14. I just wanted to comment on the statement the Chair has made and ask for your opinion. I visited South Africa on a few occasions when the sanctions regimes were in place, and the biggest impact appeared to be on the morale of the various communities that the sanctions were affecting, in particular the business community, and that seemed to be felt very strongly. Did your review look at the impacts not just on the governmental processes of sanctions but also on the population at large and business?

 (Mr Brenton) We did a review of various sanctions regimes, including South Africa, and, yes, that is right, it is not only the impact on Government but on influential sectors of the population who play in to the developing mood in the country which finally was what changed things in South Africa.

Chairman

15. But is not the assumption behind sanctions this, that if you put sanctions on a country it is going to deprive large elements of that country of trade, of food, normal foods that they expect to receive in their diet, that it is going to so infuriate them that the people of that country will bring pressure to bear on the regime of which you do not approve to change its policy? If that is so, therefore, if that population which is being so inconvenienced by sanctions does not actually have any power to change the regime, the sanctions will not be effective?

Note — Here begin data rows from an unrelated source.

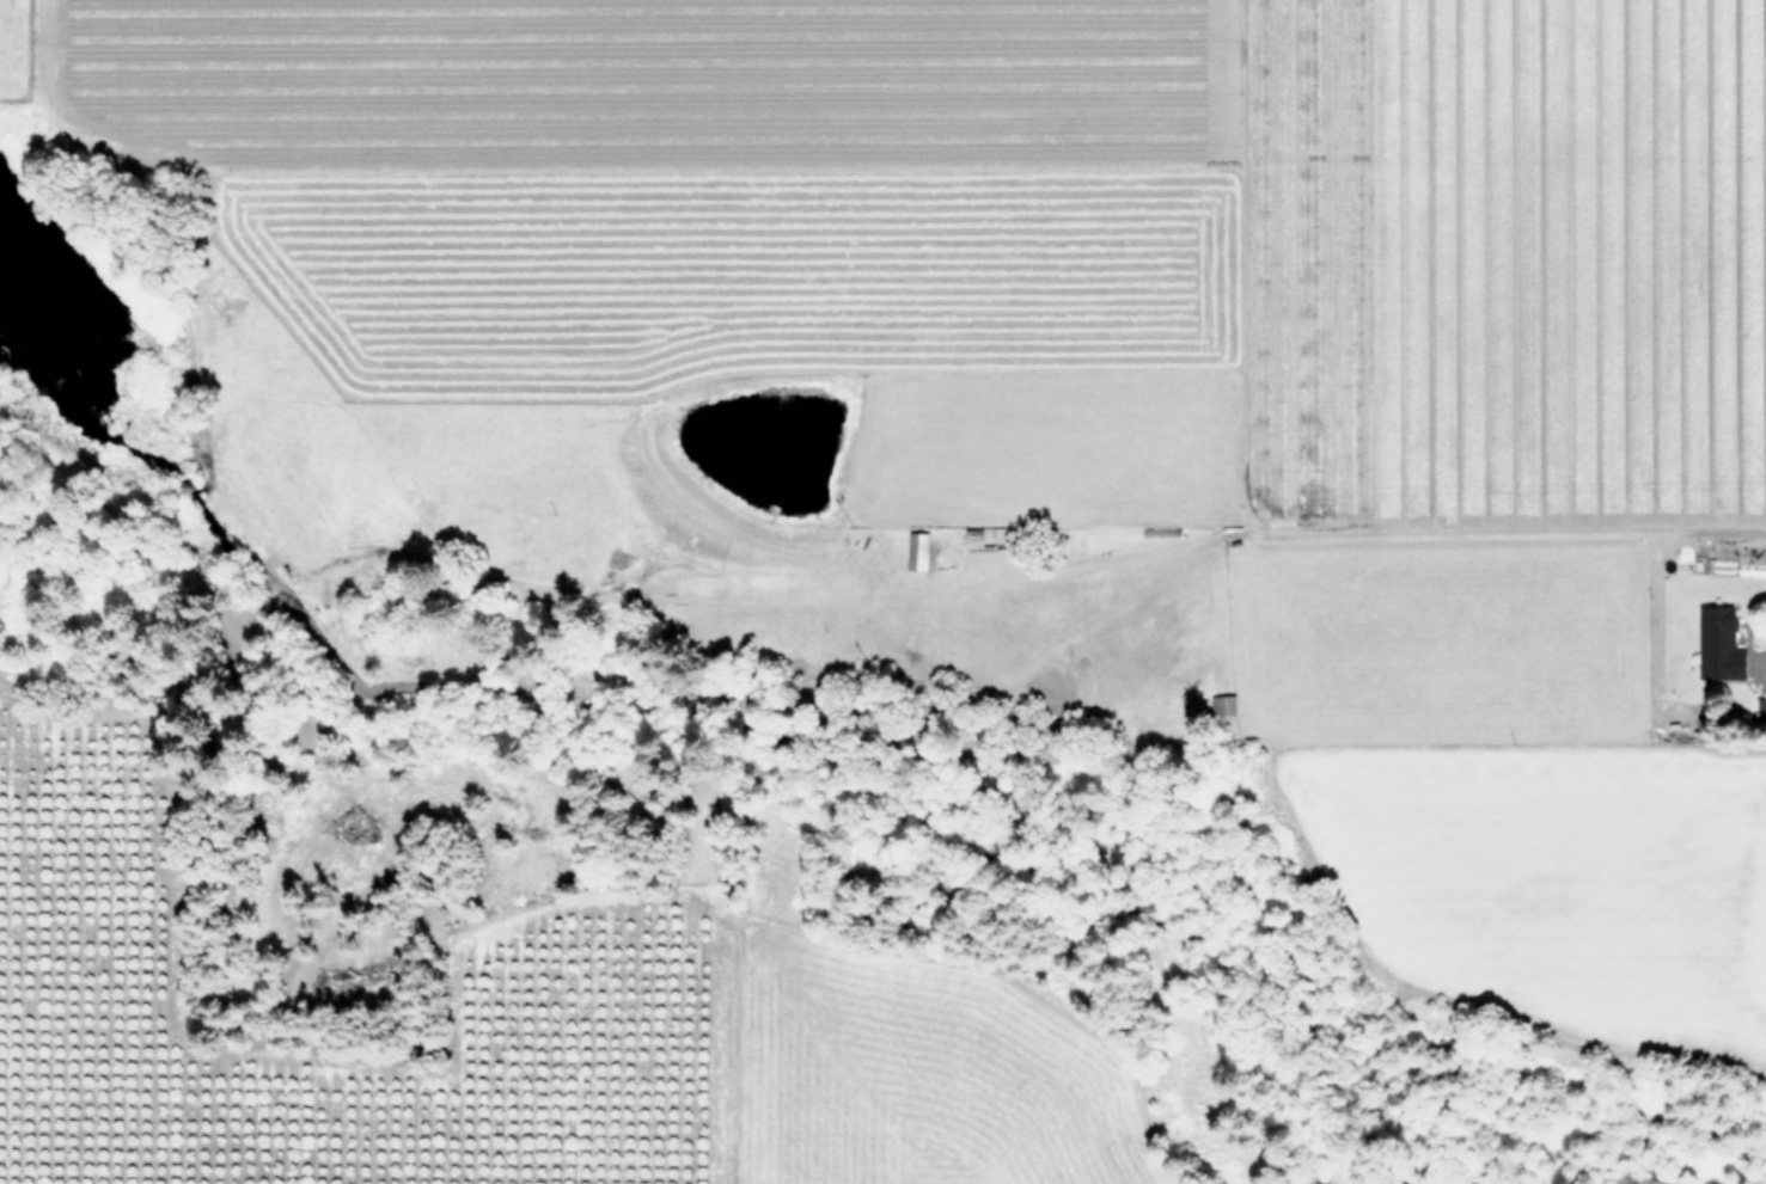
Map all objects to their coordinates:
crop: (1082, 387)
building: (970, 533)
building: (915, 550)
building: (1717, 643)
building: (1222, 703)
building: (1761, 709)
crop: (895, 1070)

 (Mr Brenton) I think, yes, generating popular pressure for change is part of the effect of some sanctions regimes, and a complication here is that different sanctions regimes are applied in different ways. Obviously, if you are dealing with a regime where popular pressure will have very limited impact then you need to focus your sanctions more on things which directly affect the regime, like their capacity to travel, like their holdings of overseas assets, and so on. And quite a lot of the product of our review is precisely the conclusion that we need to move away from blunderbuss, hit-the-whole-population type sanctions towards targeted, hit the regime and its supporters type sanctions. So, yes, I think that is a lesson which we very much accept.

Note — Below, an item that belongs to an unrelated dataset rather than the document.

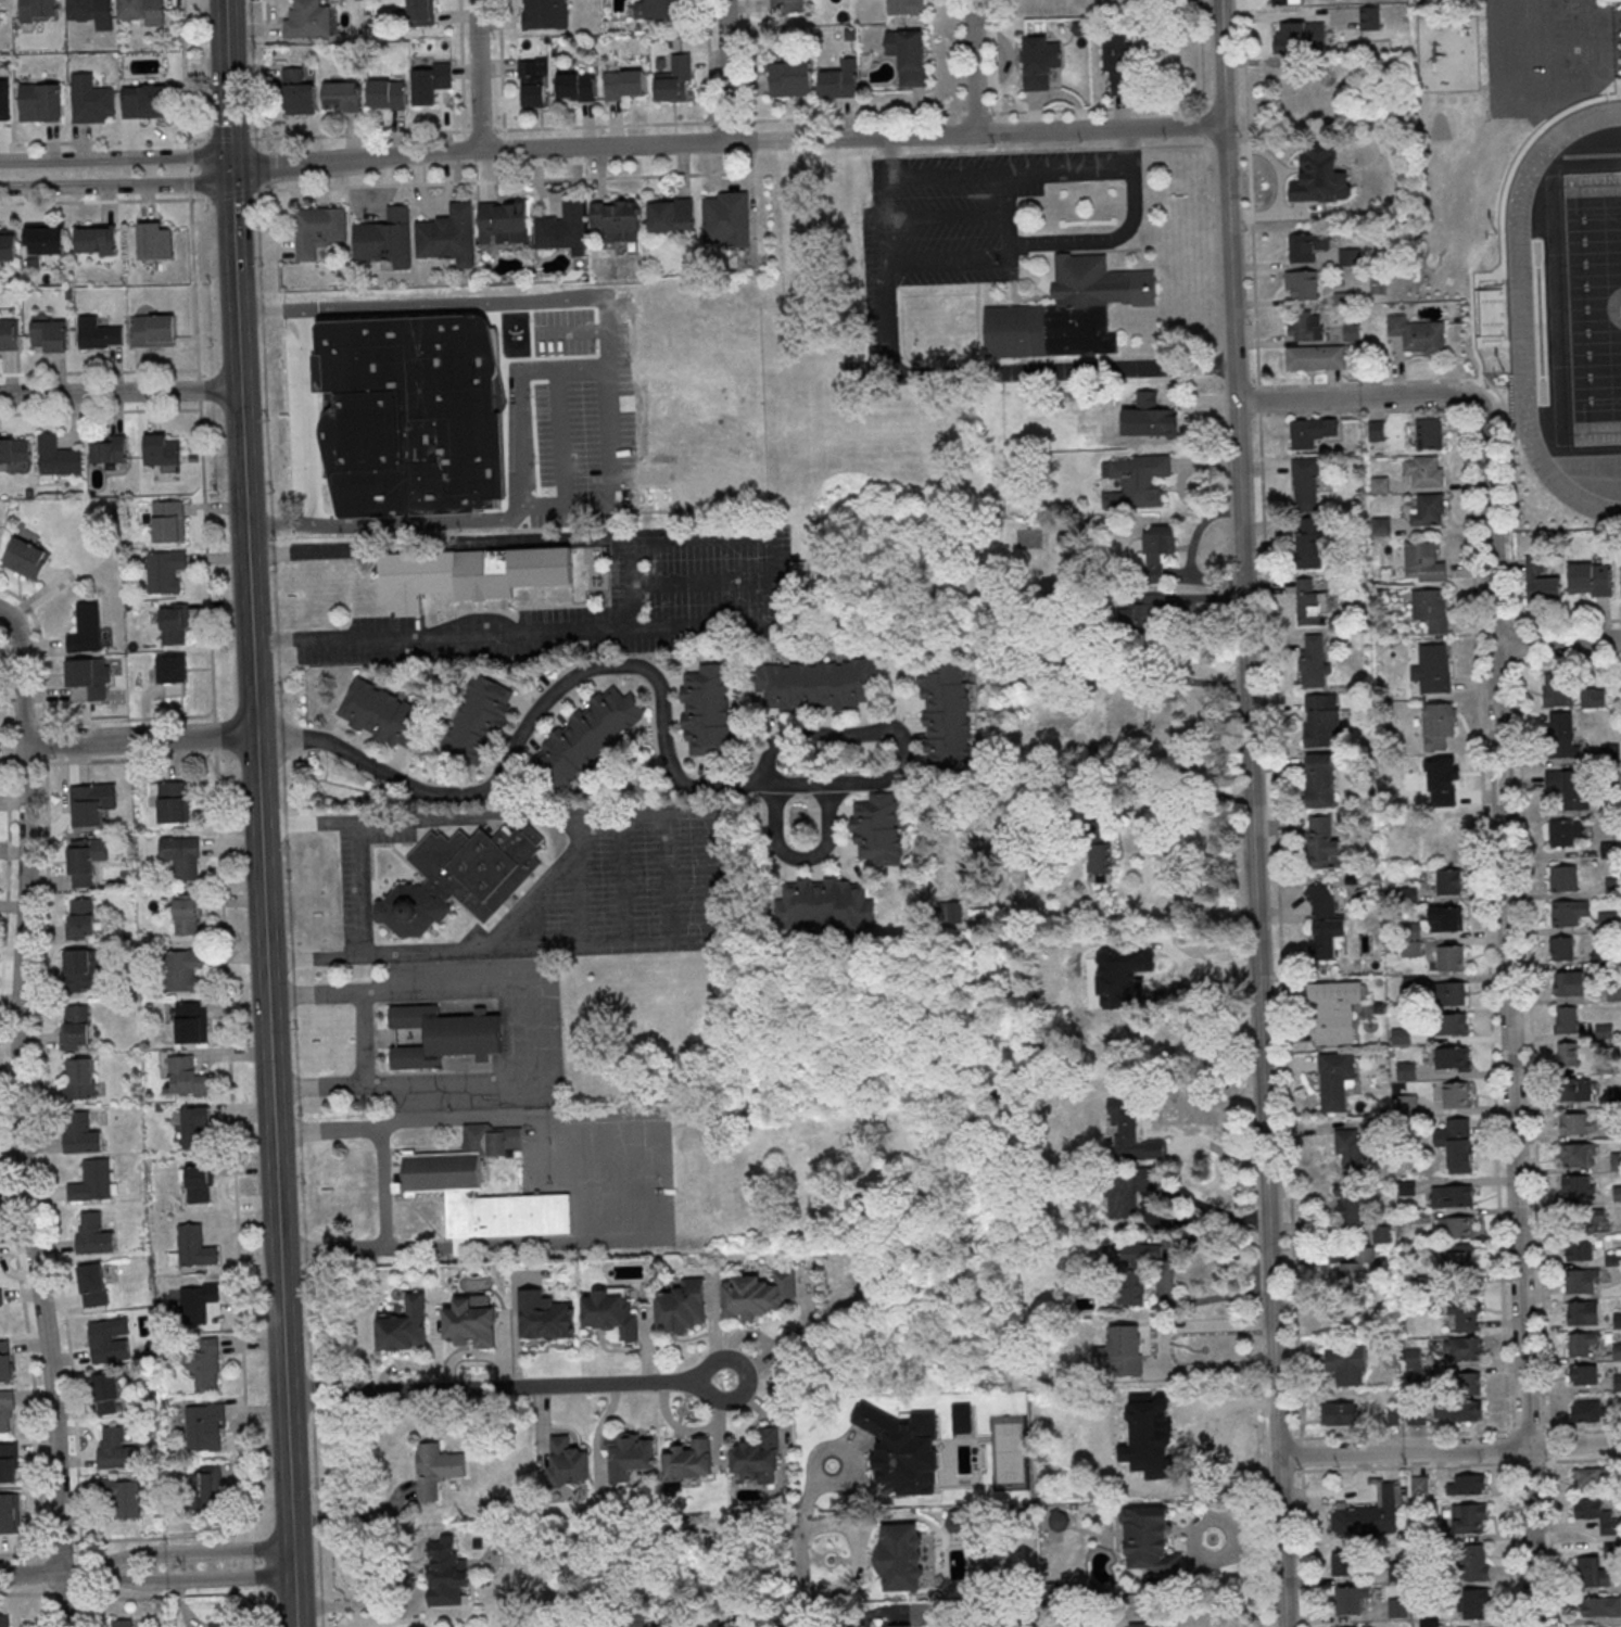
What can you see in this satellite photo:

16. Can a copy of your review be made available to the Committee?

 (Mr Brenton) I am afraid not; it contains sensitive material.

17. What kind of material, what sort of material does it contain?

 (Mr Brenton) It takes quite a broad look at the impacts of sanctions on other regimes in the world, on British interests; and we have, as I say, summarised its main conclusions for you in the memorandum from the Foreign Secretary.

18. Are you going to publish the review; presumably not?

 (Mr Brenton) No.

19. What role did the Department of International Development, Tony Faint, have in this process, and what did you contribute to the review?

 (Mr Faint) DFID was fully involved in the review, along with the other Departments that Tony Brenton mentioned. The standpoint from which we took part in the review was to draw attention to and bring forward the analysis that we have done on the humanitarian effects of sanctions and the various approaches which might be possible to reduce their impact on poor and vulnerable groups; and I think that you can see, from the results of the review, that all those points were taken very seriously. So I think we were very happy with our participation in the review, and we are very much behind the outcome that Tony Brenton described, in terms of favouring more specific, targeted regimes, clear objectives, exit strategies; all these things go very much in the direction of the kind of way we would like to go.